We first define two variables: fig1 and ax to the plt module with the subplots function. Next, we define the ax variable again to the trades_df dataframe with the "Section" data index along with the value_counts function to count the values in a specific data index in a dataframe and then call out the plot function to start plotting our Matplotlib figure, containing 5 parameters: autopct to a %1.1f%% in strings to represent the percentage number, kind set to "pie" to know which type of plot we're plotting on, title set to "Sections" to name our title, figsize set to the numbers 15 and 10 grouped together in parentheses to determine the width and height of a graph, and fontsize set to 12 to determine the size of a text figure. We also use the plt module again with the axis function, containing off in strings so that we can never see the axis in our pie chart. Finally, we show our figure by using the plt module with the show function.

In [None]:
fig1, ax = plt.subplots()
ax = trades_df["Section"].value_counts().plot(autopct='%1.1f%%', kind='pie', title='Sections', figsize=(15, 10), fontsize=12)
plt.axis('off')
plt.show()

When you see this pie chart, all Prime Market (First Section), Standard Market (Second Section), and Growth Market (Mothers/JASDAQ) all have 33.3% on their data.

Now, let's see the percentage of the starting dates by using Plotly! We first define the variable, startdate to the trades_df dataframe with the StartDate data attribute along with the value_counts function (to count the values in the given data index in the dataframe), to_frame function (to create a dataframe), reset_index function (to reset all the indexes of the given dataframe), and the rename function (to rename the new dataframe), containing the columns parameter to a dictionary with the index and StartDate keys.

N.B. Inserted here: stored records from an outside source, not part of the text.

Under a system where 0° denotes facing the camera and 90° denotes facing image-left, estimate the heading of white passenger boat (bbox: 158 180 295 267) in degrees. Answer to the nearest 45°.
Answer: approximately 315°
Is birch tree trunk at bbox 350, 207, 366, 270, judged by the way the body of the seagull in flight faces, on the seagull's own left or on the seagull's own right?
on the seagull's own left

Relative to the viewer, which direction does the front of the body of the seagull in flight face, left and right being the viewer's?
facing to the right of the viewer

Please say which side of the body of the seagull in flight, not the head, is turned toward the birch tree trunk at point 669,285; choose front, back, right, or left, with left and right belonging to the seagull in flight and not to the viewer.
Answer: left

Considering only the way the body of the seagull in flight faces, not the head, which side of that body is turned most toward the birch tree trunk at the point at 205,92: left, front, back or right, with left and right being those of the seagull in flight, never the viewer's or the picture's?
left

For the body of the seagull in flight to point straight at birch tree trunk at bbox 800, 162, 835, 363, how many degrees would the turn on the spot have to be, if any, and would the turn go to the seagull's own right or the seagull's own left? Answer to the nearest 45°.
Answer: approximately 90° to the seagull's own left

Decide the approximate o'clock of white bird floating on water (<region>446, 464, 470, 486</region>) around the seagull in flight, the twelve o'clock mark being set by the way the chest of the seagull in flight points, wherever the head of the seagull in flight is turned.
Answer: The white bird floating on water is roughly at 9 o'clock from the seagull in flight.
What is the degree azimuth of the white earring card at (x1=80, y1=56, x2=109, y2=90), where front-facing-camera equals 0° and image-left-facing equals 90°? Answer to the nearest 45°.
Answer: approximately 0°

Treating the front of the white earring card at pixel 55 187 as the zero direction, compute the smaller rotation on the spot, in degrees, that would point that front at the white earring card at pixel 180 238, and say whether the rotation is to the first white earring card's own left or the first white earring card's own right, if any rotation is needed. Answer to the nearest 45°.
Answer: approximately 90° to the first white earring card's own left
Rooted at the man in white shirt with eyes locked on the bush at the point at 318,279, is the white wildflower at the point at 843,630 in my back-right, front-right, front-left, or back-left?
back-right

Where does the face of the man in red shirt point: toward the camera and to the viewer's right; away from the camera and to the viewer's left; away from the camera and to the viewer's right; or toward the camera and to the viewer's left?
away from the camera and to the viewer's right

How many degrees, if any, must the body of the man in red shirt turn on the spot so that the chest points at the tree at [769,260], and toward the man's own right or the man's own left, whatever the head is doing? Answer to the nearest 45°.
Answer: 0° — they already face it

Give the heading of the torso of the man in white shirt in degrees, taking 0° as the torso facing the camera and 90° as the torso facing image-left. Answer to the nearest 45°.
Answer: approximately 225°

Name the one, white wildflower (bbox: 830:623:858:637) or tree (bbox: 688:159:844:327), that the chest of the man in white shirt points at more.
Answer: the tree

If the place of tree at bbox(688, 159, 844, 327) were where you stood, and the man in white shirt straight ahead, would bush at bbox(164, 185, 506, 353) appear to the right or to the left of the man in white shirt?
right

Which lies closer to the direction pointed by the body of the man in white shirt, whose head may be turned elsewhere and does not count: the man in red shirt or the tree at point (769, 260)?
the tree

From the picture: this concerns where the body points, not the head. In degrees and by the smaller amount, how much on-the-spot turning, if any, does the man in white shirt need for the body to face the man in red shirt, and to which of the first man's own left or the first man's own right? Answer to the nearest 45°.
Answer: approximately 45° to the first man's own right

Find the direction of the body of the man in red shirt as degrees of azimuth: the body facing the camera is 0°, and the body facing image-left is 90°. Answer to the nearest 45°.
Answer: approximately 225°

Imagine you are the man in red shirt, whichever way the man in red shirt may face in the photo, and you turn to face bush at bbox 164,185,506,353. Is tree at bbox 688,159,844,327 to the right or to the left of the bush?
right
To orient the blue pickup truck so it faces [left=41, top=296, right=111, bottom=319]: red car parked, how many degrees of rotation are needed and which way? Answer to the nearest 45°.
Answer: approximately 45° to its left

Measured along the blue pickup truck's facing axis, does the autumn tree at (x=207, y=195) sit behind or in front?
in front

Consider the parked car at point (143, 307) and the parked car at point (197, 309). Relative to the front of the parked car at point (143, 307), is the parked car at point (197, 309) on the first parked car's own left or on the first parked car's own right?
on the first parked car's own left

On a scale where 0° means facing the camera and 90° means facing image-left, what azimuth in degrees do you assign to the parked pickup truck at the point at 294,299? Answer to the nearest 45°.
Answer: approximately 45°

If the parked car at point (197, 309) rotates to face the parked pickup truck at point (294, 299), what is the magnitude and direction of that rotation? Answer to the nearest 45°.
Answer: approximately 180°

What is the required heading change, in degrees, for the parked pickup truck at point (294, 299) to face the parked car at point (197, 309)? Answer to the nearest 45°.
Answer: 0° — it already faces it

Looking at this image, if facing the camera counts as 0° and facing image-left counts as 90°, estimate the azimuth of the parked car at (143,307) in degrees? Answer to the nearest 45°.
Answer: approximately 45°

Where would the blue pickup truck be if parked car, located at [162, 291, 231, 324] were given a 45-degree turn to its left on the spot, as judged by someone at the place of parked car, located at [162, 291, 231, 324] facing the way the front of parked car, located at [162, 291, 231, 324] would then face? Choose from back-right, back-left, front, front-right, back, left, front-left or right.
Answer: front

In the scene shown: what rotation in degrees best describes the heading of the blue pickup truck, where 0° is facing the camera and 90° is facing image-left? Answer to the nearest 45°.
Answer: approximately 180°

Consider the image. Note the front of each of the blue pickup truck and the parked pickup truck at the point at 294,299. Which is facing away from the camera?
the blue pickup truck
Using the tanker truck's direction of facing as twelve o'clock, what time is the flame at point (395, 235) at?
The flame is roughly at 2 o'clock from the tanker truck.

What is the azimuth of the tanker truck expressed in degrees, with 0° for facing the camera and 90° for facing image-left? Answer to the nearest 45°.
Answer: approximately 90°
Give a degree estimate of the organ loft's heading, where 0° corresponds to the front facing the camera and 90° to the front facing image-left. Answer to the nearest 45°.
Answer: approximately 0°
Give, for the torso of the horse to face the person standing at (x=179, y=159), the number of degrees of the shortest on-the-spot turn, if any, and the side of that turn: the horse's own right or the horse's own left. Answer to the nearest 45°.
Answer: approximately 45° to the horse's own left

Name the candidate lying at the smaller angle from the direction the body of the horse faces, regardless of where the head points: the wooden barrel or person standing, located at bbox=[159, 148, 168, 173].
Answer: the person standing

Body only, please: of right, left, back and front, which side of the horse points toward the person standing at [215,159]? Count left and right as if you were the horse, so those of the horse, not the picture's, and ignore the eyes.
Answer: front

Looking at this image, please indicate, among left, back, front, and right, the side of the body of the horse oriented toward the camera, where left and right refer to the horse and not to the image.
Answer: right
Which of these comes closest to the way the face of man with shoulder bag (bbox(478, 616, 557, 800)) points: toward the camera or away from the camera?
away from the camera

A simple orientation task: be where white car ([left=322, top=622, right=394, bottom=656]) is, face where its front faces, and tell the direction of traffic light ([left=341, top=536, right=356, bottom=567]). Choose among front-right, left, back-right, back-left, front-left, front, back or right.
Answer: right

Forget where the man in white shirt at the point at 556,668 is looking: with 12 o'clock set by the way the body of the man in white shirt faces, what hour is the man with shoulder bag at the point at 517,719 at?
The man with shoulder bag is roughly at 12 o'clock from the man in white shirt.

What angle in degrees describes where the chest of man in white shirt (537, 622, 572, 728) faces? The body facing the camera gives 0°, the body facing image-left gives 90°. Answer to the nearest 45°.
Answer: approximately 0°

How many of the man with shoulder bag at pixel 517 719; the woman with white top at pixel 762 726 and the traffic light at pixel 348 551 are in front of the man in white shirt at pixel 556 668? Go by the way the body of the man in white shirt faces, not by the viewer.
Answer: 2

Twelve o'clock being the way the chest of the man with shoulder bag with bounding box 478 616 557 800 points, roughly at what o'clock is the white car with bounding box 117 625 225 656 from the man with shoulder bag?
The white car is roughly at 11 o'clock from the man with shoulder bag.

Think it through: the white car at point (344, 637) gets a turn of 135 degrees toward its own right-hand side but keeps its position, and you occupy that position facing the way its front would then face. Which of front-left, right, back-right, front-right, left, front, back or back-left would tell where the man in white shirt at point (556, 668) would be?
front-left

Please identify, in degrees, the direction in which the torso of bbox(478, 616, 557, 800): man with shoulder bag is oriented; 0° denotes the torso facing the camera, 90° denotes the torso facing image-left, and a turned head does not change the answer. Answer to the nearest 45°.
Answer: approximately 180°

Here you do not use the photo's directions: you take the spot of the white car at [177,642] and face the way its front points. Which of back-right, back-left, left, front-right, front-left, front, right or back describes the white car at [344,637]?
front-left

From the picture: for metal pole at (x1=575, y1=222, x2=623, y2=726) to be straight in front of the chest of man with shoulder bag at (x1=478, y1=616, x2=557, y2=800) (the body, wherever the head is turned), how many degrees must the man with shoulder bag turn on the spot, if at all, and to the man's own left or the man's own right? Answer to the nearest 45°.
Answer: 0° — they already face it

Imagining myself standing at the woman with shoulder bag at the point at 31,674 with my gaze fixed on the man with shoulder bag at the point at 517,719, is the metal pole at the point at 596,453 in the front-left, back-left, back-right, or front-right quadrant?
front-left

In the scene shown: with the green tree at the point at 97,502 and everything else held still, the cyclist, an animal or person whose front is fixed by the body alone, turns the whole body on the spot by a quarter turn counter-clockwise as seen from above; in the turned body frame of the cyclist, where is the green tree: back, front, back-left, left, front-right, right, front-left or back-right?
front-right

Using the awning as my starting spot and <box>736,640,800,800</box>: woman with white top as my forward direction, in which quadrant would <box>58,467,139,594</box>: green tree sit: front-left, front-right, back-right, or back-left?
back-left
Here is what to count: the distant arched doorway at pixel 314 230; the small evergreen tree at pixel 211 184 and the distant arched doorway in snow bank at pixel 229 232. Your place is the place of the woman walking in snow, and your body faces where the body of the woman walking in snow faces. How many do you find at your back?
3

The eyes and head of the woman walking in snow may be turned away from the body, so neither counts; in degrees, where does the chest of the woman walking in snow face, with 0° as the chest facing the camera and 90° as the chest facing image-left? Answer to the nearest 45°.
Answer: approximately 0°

We then define another variable, fig to the px module with the pie function, setting up the startdate dataframe with the head function, containing 20 to show the first 20 rows of it, the values parameter to count, names parameter set to StartDate Counts, and title parameter set to StartDateCounts. Finally, we show our figure by using the fig variable to the show function.

In [None]:
startdate = trades_df.StartDate.value_counts().to_frame().reset_index().rename(columns = {'index':'StartDate', 'StartDate':'count'})

fig = px.pie(startdate.head(20), values='count', names='StartDate', title='StartDate Counts')
fig.show()

As you can see, we all see that the numbers of each starting date is 5% with counts of 3. Now, to wrap things up in this chapter, we've done all of Chapter 6 of our analysis over trades, since there's nothing much to do about it.

## Conclusion
With our analysis of six dataframes for this JPX competition, we've mastered the data of our needs to predict future market data in Tokyo. So, what else we can do? We can be like businessmen, or we can continue predicting stock exchanges. Well, it's our choice.